Daly suggests that we think about the actual benefit of such information in relation to the difficulty and potential risks of acquiring it. “Conducting a controlled long-term study would be labour-intensive: one group would have to eat 10 eggs a week, the other would eat three a week, and then we would see what happens.”

Napping in boring meetings

In America, Mark Daly sees himself as an introvert, but in Finland he’s an extrovert. The top researcher is not one to boast about his own achievements, but he praises his colleagues at every opportunity. Of his own success, he says modestly:

“I’ve been in the right place at the right time.”

The first rule of scientific work is to remember to question your hypotheses,” Daly emphasises.

“Sometimes people fall in love with their theories, but then new innovations often pass them by. You have to always compare your own ideas with new information. Findings have to be re-evaluated time and again.”

This uncompromising attitude is apparent in other situations as well. Daly is not known for his constructive reactions to mistakes, and if a meeting doesn’t get to the point, he may take a nap. He couldn’t care less about university politics. A researcher is a researcher, even if he’s the director of an institute.

Every sample is valuable

Daly is more eager to talk about the future of science than himself.
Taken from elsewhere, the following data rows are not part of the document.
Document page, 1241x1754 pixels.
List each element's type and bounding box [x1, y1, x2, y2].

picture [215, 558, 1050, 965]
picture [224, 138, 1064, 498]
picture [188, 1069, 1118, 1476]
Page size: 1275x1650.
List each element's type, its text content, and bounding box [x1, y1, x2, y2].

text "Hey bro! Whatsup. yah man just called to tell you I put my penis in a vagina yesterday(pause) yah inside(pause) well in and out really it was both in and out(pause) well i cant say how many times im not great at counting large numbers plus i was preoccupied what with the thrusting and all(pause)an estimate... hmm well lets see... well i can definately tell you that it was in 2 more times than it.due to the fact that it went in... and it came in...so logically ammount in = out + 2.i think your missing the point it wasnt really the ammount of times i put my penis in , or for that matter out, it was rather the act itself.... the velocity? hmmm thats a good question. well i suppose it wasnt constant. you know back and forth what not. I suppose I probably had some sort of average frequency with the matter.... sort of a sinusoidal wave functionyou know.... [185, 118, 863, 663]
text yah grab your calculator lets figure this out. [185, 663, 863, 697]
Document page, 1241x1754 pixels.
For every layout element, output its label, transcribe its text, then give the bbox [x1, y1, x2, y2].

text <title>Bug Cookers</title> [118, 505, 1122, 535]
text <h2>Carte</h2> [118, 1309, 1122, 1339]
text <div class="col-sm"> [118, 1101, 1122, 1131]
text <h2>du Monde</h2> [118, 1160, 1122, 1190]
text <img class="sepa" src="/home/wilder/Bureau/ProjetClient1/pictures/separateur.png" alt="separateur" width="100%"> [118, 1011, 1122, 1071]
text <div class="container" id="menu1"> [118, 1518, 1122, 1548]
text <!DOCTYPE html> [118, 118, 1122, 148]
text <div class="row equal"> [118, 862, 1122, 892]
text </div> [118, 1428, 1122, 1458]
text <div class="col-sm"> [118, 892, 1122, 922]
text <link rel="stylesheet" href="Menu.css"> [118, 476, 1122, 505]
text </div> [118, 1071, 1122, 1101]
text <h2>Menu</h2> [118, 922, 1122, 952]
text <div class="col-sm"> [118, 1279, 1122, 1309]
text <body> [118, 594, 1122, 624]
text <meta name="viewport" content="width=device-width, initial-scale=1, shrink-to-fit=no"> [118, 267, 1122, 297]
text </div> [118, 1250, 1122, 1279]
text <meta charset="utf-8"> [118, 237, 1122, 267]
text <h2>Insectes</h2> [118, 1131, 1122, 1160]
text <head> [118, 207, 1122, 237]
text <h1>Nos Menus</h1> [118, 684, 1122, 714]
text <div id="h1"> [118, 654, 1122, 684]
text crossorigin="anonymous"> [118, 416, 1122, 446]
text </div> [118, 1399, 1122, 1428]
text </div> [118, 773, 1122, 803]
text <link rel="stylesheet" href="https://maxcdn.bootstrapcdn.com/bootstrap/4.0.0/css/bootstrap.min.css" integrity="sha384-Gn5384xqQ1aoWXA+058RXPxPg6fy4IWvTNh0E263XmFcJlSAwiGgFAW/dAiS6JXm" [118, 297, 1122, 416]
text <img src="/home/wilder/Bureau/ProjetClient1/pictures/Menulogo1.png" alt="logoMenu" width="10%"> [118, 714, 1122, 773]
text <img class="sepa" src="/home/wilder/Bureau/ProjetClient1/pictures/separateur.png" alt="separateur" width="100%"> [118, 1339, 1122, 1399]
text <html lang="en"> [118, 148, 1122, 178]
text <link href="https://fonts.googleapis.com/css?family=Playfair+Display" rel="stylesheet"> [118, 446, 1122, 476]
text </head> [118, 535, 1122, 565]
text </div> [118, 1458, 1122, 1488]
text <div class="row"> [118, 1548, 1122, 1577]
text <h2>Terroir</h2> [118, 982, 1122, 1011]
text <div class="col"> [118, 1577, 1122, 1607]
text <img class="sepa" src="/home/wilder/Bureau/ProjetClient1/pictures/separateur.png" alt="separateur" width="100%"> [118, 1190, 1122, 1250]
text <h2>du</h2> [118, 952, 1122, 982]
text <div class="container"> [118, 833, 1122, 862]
He’s particularly interested in FIMM’s massive FinnGen project, which intends to compile more than 500,000 Finnish genetic samples. “I’d love to get even more samples if possible.”

With help from hospitals, the researchers can acquire samples from genetic carriers of diseases who can otherwise be difficult to reach, for example, patients whose diseases have only begun to manifest late in life. “With rare diseases, each additional sample is valuable.”

The Finnish genome has both harmful and positive variants. “There’s a gene variant in Finland that protects the carrier from type 2 diabetes. It would be very interesting to find out how it works. The variant may have spliced a gene, or silenced another.”

With its €60 million budget, FinnGen is the second most expensive research project at the University of Helsinki. Only the iCAN Digital Precision Cancer Medicine competence cluster, set to launch this year, has more funding. FinnGen has also received funding from international pharmaceutical companies.

Daly emphasises that these companies will not have exclusive rights to the resulting information. “The companies are interested in our findings, because they can then use them as a basis for their own research. They can lead to the development of new drugs.”

A good time to see the world

FinnGen is Mark Daly’s answer to the question “why Helsinki”. This was no jump into the unknown.

The whole family had spent time in Finland during many summers, and they had got to know Helsinki. They picked their home in western Helsinki for the children’s music classes: they now live close to a familiar music school which had previously lent them a cello.

Last spring Daly lived in Helsinki on his own, but in autumn 2018 the whole family settled in Finland. The eldest daughter also found a student exchange position at the University of Helsinki. While in Finland, Daly’s wife intends to work on her doctoral dissertation after a long hiatus.

One motivation for the move was the political atmosphere in the US. Daly has posted tweets that are critical of President Trump. “The family and I felt that now’s a good time to see the rest of the world.”

USA or Finland?

Daly has tweeted a photo where he is posing on the icy shore of Munkkiniemenranta. He’s standing next to a sign announcing that the beach is closed.

The Bostonian is no stranger to snow, but the darkness of the winter was more of a challenge. The long work days mean less sleep for the researcher. After the children go to bed, Daly often begins another shift as he starts making Skype calls to Boston.

Daly still holds his professorship at Harvard, to which he dedicates a quarter of his working hours. The professor visits the US about every six weeks.

“We have a great deal of cooperation between Helsinki and Boston. So it’s not really easy to say which part of my job belongs where.”

Is the plan to return to Boston in four years? “I wouldn’t want to give up Harvard, but on the other hand, leaving Helsinki seems insane,” Daly muses. “I think I will be able to continue working at both universities also in the future.”